The Rebounders by Amanda Ottaway
Author:Amanda Ottaway [Ottaway, Amanda]
Language: eng
Format: epub
Tags: BIO016000 Biography & Autobiography / Sports
ISBN: 978-1-4962-0587-2
Publisher: UNP - Nebraska
Published: 2018-01-07T16:00:00+00:00
Belk Arena was not empty as we huffed around the court that evening after the App game. It was dinnertime on a Saturday, and other athletes had the upper courts, also patrolled by their coaches and a few athletic trainers. I saw some of the football staff gazing curiously at us staggering around, shoving each other. I registered all these witnesses somewhere in the back of my mind, behind the pain and exhaustion and Katz’s voice, calm and dangerous in my ear, to box out.

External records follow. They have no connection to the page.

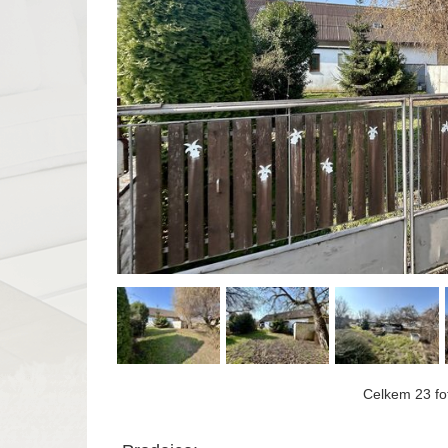
Celkem 23 fot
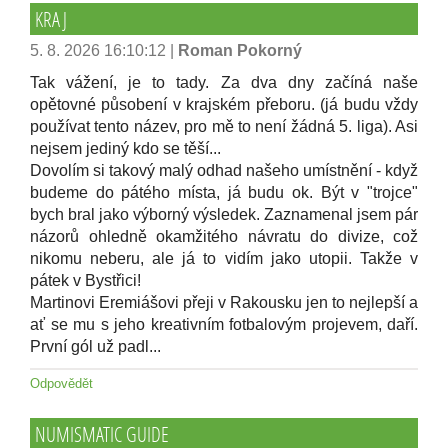
KRAJ
5. 8. 2026 16:10:12
|
Roman Pokorný
Tak vážení, je to tady. Za dva dny začíná naše
opětovné působení v krajském přeboru. (já budu vždy
používat tento název, pro mě to není žádná 5. liga). Asi
nejsem jediný kdo se těší...
Dovolím si takový malý odhad našeho umístnění - když
budeme do pátého místa, já budu ok. Být v "trojce"
bych bral jako výborný výsledek. Zaznamenal jsem pár
názorů ohledně okamžitého návratu do divize, což
nikomu neberu, ale já to vidím jako utopii. Takže v
pátek v Bystřici!
Martinovi Eremiášovi přeji v Rakousku jen to nejlepší a
ať se mu s jeho kreativním fotbalovým projevem, daří.
První gól už padl...
Odpovědět
NUMISMATIC GUIDE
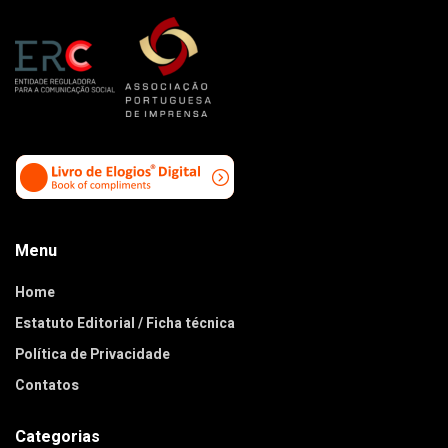
Menu
Home
Estatuto Editorial / Ficha técnica
Política de Privacidade
Contatos
Categorias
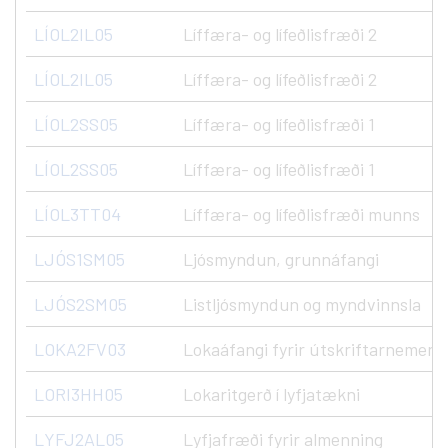
LÍOL2IL05
Líffæra- og lífeðlisfræði 2
LÍOL2IL05
Líffæra- og lífeðlisfræði 2
LÍOL2SS05
Líffæra- og lífeðlisfræði 1
LÍOL2SS05
Líffæra- og lífeðlisfræði 1
LÍOL3TT04
Líffæra- og lífeðlisfræði munns
LJÓS1SM05
Ljósmyndun, grunnáfangi
LJÓS2SM05
Listljósmyndun og myndvinnsla
LOKA2FV03
Lokaáfangi fyrir útskriftarnemend
LORI3HH05
Lokaritgerð í lyfjatækni
LYFJ2AL05
Lyfjafræði fyrir almenning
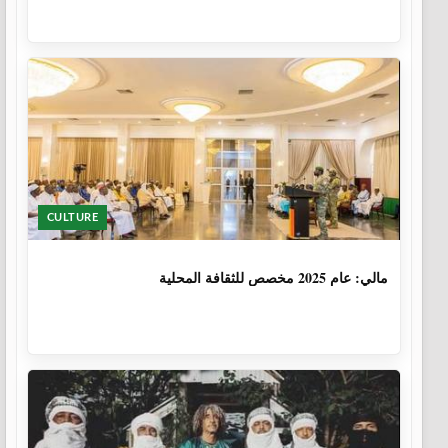
CULTURE
1 سنة، 6 أشهر
مالي: عام 2025 مخصص للثقافة المحلية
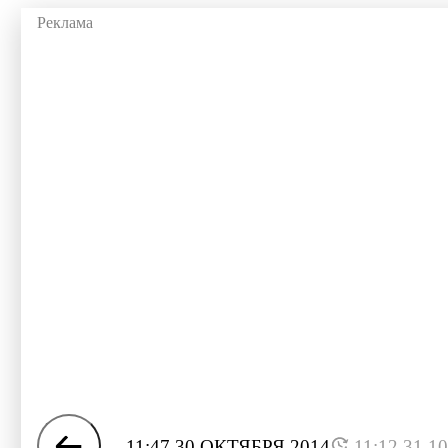
11:47 30 ОКТЯБРЯ 2014
11:12 31.1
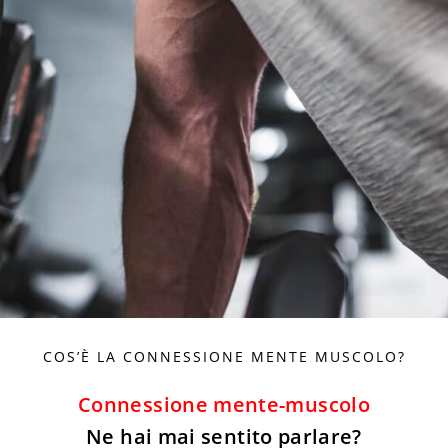
COS’È LA CONNESSIONE MENTE MUSCOLO?
Connessione mente-muscolo
Ne hai mai sentito parlare?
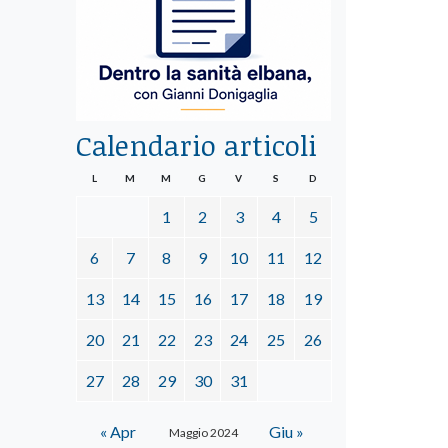
Calendario articoli
L
M
M
G
V
S
D
1
2
3
4
5
6
7
8
9
10
11
12
13
14
15
16
17
18
19
20
21
22
23
24
25
26
27
28
29
30
31
« Apr
Giu »
Maggio 2024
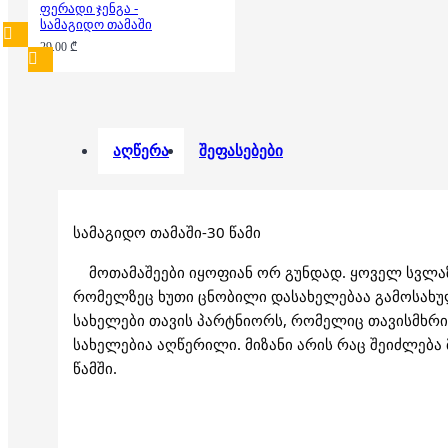
ფერადი ჯენგა -
სამაგიდო თამაში
29.00 ₾
აღწერა
შეფასებები
სამაგიდო თამაში-30 წამი
მოთამაშეები იყოფიან ორ გუნდად. ყოველ სვლაზ
რომელზეც ხუთი ცნობილი დასახელებაა გამოსახუ
სახელები თავის პარტნიორს, რომელიც თავისმხრი
სახელებია აღწერილი. მიზანი არის რაც შეიძლება 
წამში.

Pat Summitt’s postgame practices were the stuff of movies. If Coach Summitt did it, it had to be an acceptable coaching move, right? After one loss at Ole Miss, she made her team take the floor—in Mississippi—and run twenty suicides, despite the Ole Miss fans still leaving the gym. After a loss at Vanderbilt and a bus ride home to Knoxville, she made them get dressed and back on their own court for a practice at two in the morning. When they lost at South Carolina, they had to put on their stinky uniforms the next morning when they got back and play as she yelled, “Now you’re going to play the half you didn’t play last night.”
Coach Katz kicked us out of our locker room during a rough streak my freshman year; Pat Summitt had famously pulled that trick for five weeks with her 1989–90 team. We spent a week or so changing in the general locker room with whoever else happened to be in there and showering in the referees’ locker room. Coach Katz also told us that because we were an embarrassment to our college, we were not allowed to wear any Davidson gear, so we all showed up to practice in ratty, mismatched cutoffs from high school.
There were important differences between Coach Katz and Coach Summitt, though. The most obvious was that Coach Summitt’s teams went to the NCAA Tournament every year and sometimes won championships, and Davidson women’s basketball did not compete on that level. We had never qualified for the NCAA Tournament or won even a league championship. Having read every book about Coach Summitt’s teams I could get my hands on as a teenager, I suspected that their success—partly due to their superior talent—also came, in part, because they felt loved. Maybe they felt like all the punishments, awful as they were, came from a place of powerful shared competitiveness and deep love. Maybe they understood there was a purpose to each punitive action and that there could be redemption.
I believed that Coach Katz loved us in her way. I just didn’t think she knew how to show us. So a lot of the time her competitiveness came off as plain old hurtful. We were competitive, too, and we didn’t need her love to cushion the blow, but we did need to know that the anger we saw was founded in something rational, in a sense of belief in us and that we could be better. We needed to feel like we could be forgiven for our screwups, not that people held grudges against us.